══ Data to use
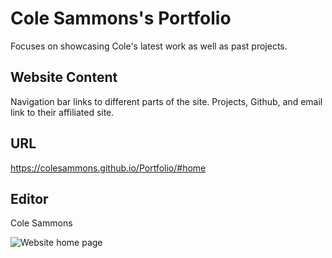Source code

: # Cole Sammons's Portfolio

Focuses on showcasing Cole's latest work as well as past projects.

## Website Content

Navigation bar links to different parts of the site. 
Projects, Github, and email link to their affiliated site. 

## URL

https://colesammons.github.io/Portfolio/#home

## Editor

Cole Sammons

![Website home page](../assets/images/website.png)
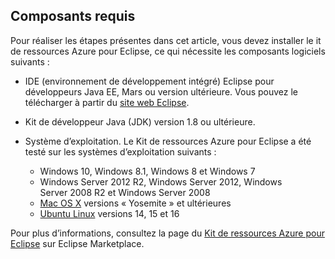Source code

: ## <a name="prerequisites"></a>Composants requis
Pour réaliser les étapes présentes dans cet article, vous devez installer le it de ressources Azure pour Eclipse, ce qui nécessite les composants logiciels suivants :

* IDE (environnement de développement intégré) Eclipse pour développeurs Java EE, Mars ou version ultérieure. Vous pouvez le télécharger à partir du [site web Eclipse](http://www.eclipse.org/downloads/).

* Kit de développeur Java (JDK) version 1.8 ou ultérieure.

* Système d’exploitation. Le Kit de ressources Azure pour Eclipse a été testé sur les systèmes d’exploitation suivants :
  
  * Windows 10, Windows 8.1, Windows 8 et Windows 7
  * Windows Server 2012 R2, Windows Server 2012, Windows Server 2008 R2 et Windows Server 2008
  * [Mac OS X](http://www.apple.com/osx) versions « Yosemite » et ultérieures
  * [Ubuntu Linux](http://www.ubuntu.com) versions 14, 15 et 16

Pour plus d’informations, consultez la page du [Kit de ressources Azure pour Eclipse](http://marketplace.eclipse.org/content/azure-toolkit-eclipse) sur Eclipse Marketplace.

<!--
> [!IMPORTANT]
> If you are using the Azure Toolkit for Eclipse on Windows, the toolkit requires installing the Azure SDK 2.9.6 or later in order to use the Azure emulator. You have two options for installing the Azure SDK:
> 
> * You can download and install the Azure SDK by using the [Web Platform Installer (WebPI)](http://go.microsoft.com/fwlink/?LinkID=252838).
> * If you do not have the Azure SDK installed when you create your first Azure deployment project, you will be prompted to automatically download install the requisite version of the Azure SDK.
> 
> Note that the Azure SDK is required on Windows only.
> 
> 
-->
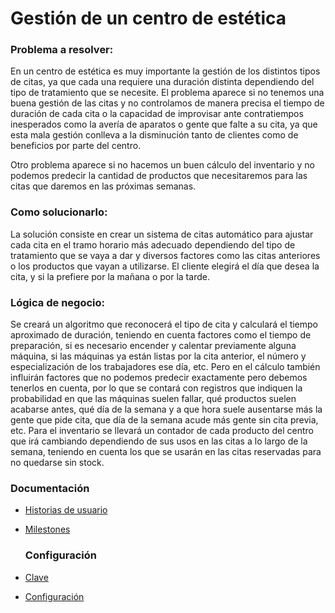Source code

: # Gestión de un centro de estética

### Problema a resolver:
En un centro de estética es muy importante la gestión de los distintos tipos de citas, ya que cada una requiere una duración distinta dependiendo del tipo de tratamiento que se necesite. El problema aparece si no tenemos una buena gestión de las citas y no controlamos de manera precisa el tiempo de duración de cada cita o la capacidad de improvisar ante contratiempos inesperados como la avería de aparatos o gente que falte a su cita, ya que esta mala gestión conlleva a la disminución tanto de clientes como de beneficios por parte del centro.

Otro problema aparece si no hacemos un buen cálculo del inventario y no podemos predecir la cantidad de productos que necesitaremos para las citas que daremos en las próximas semanas.


### Como solucionarlo:
La solución consiste en crear un sistema de citas automático para ajustar cada cita en el tramo horario más adecuado dependiendo del tipo de tratamiento que se vaya a dar y diversos factores como las citas anteriores o los productos que vayan a utilizarse. El cliente elegirá el día que desea la cita, y si la prefiere por la mañana o por la tarde.

### Lógica de negocio:
Se creará un algoritmo que reconocerá el tipo de cita y calculará el tiempo aproximado de duración, teniendo en cuenta factores como el tiempo de preparación, si es necesario encender y calentar previamente alguna máquina, si las máquinas ya están listas por la cita anterior, el número y especialización de los trabajadores ese día, etc. Pero en el cálculo también influirán factores que no podemos predecir exactamente pero debemos tenerlos en cuenta, por lo que se contará con registros que indiquen la probabilidad en que las máquinas suelen fallar, qué productos suelen acabarse antes, qué día de la semana y a que hora suele ausentarse más la gente que pide cita, que día de la semana acude más gente sin cita previa, etc.
Para el inventario se llevará un contador de cada producto del centro que irá cambiando dependiendo de sus usos en las citas a lo largo de la semana, teniendo en cuenta los que se usarán en las citas reservadas para no quedarse sin stock.
  
  
### Documentación

* [Historias de usuario](https://github.com/Davidmd00/iv-DMD/blob/objetivo-1/docs/historias_usuario.md)
* [Milestones](https://github.com/Davidmd00/iv-DMD/blob/objetivo-1/docs/milestones.md)

  
  
  ### Configuración
* [Clave](Configuracion/clavepublica.png)
* [Configuración](Configuracion/config.png)
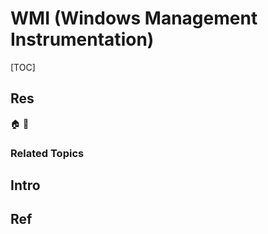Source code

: # WMI (Windows Management Instrumentation)

[TOC]



## Res
🏠 
🚧 


### Related Topics



## Intro



## Ref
════
Pick out every line of the items above that contains the word "cuenta", matching uppercase and lowercase exactly.

Se creará un algoritmo que reconocerá el tipo de cita y calculará el tiempo aproximado de duración, teniendo en cuenta factores como el tiempo de preparación, si es necesario encender y calentar previamente alguna máquina, si las máquinas ya están listas por la cita anterior, el número y especialización de los trabajadores ese día, etc. Pero en el cálculo también influirán factores que no podemos predecir exactamente pero debemos tenerlos en cuenta, por lo que se contará con registros que indiquen la probabilidad en que las máquinas suelen fallar, qué productos suelen acabarse antes, qué día de la semana y a que hora suele ausentarse más la gente que pide cita, que día de la semana acude más gente sin cita previa, etc.
Para el inventario se llevará un contador de cada producto del centro que irá cambiando dependiendo de sus usos en las citas a lo largo de la semana, teniendo en cuenta los que se usarán en las citas reservadas para no quedarse sin stock.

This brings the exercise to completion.